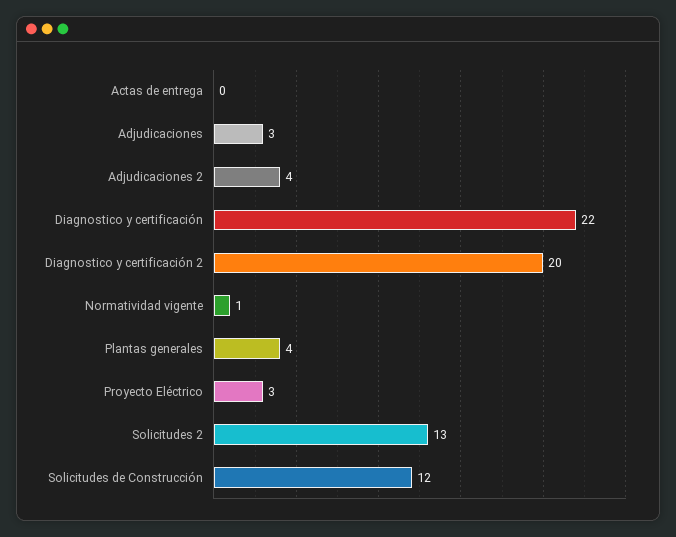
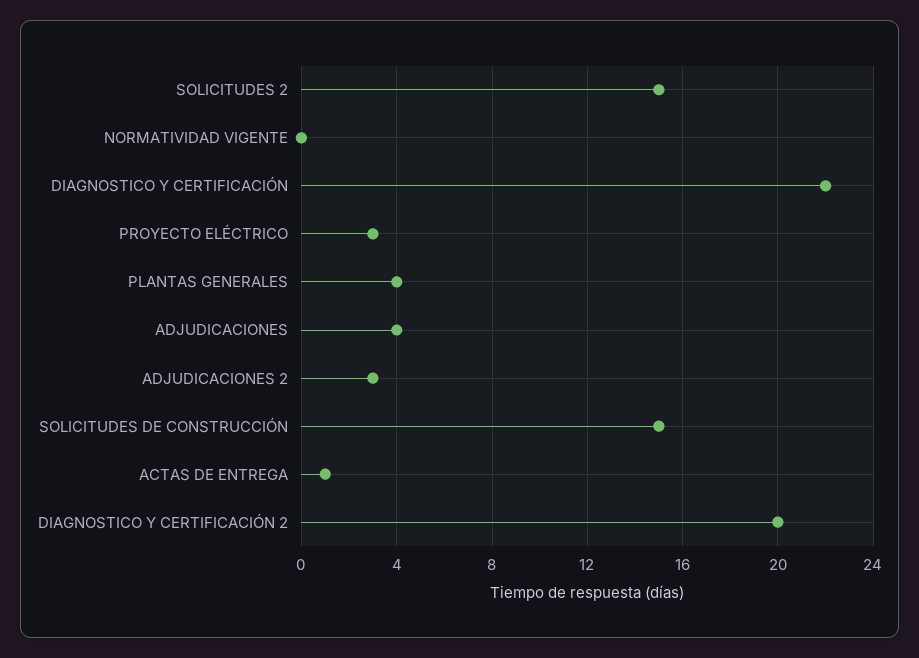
  {
-   "Actas de entrega": 0,
+   "Actas de entrega": 1,
-   "Adjudicaciones": 3,
+   "Adjudicaciones": 4,
-   "Adjudicaciones 2": 4,
+   "Adjudicaciones 2": 3,
    "Diagnostico y certificación": 22,
    "Diagnostico y certificación 2": 20,
-   "Normatividad vigente": 1,
+   "Normatividad vigente": 0,
    "Plantas generales": 4,
    "Proyecto Eléctrico": 3,
-   "Solicitudes 2": 13,
+   "Solicitudes 2": 15,
-   "Solicitudes de Construcción": 12
+   "Solicitudes de Construcción": 15
  }

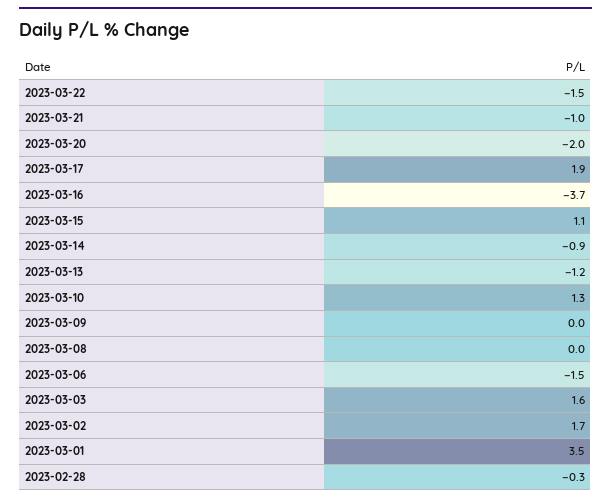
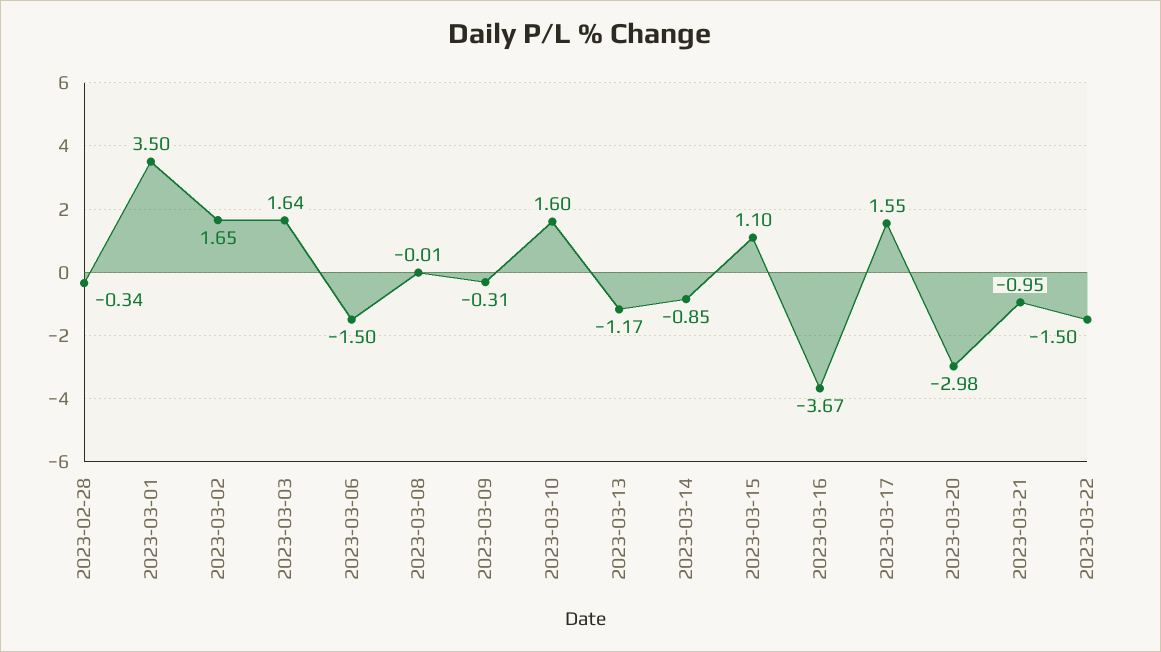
  {
    "2023-03-22": -1.5,
    "2023-03-21": -0.95,
-   "2023-03-20": -2,
+   "2023-03-20": -2.98,
-   "2023-03-17": 1.9,
+   "2023-03-17": 1.55,
    "2023-03-16": -3.67,
    "2023-03-15": 1.1,
    "2023-03-14": -0.85,
    "2023-03-13": -1.17,
-   "2023-03-10": 1.3,
+   "2023-03-10": 1.6,
-   "2023-03-09": 0,
+   "2023-03-09": -0.31,
    "2023-03-08": -0.01,
    "2023-03-06": -1.5,
    "2023-03-03": 1.64,
    "2023-03-02": 1.65,
    "2023-03-01": 3.5,
    "2023-02-28": -0.34
  }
************
[WHAT YOU ARE ASKED TO DO]:
Work through the data and report how many of its lines hold the word "Actas", giving only the figure.

[RESULT BELOW]:
2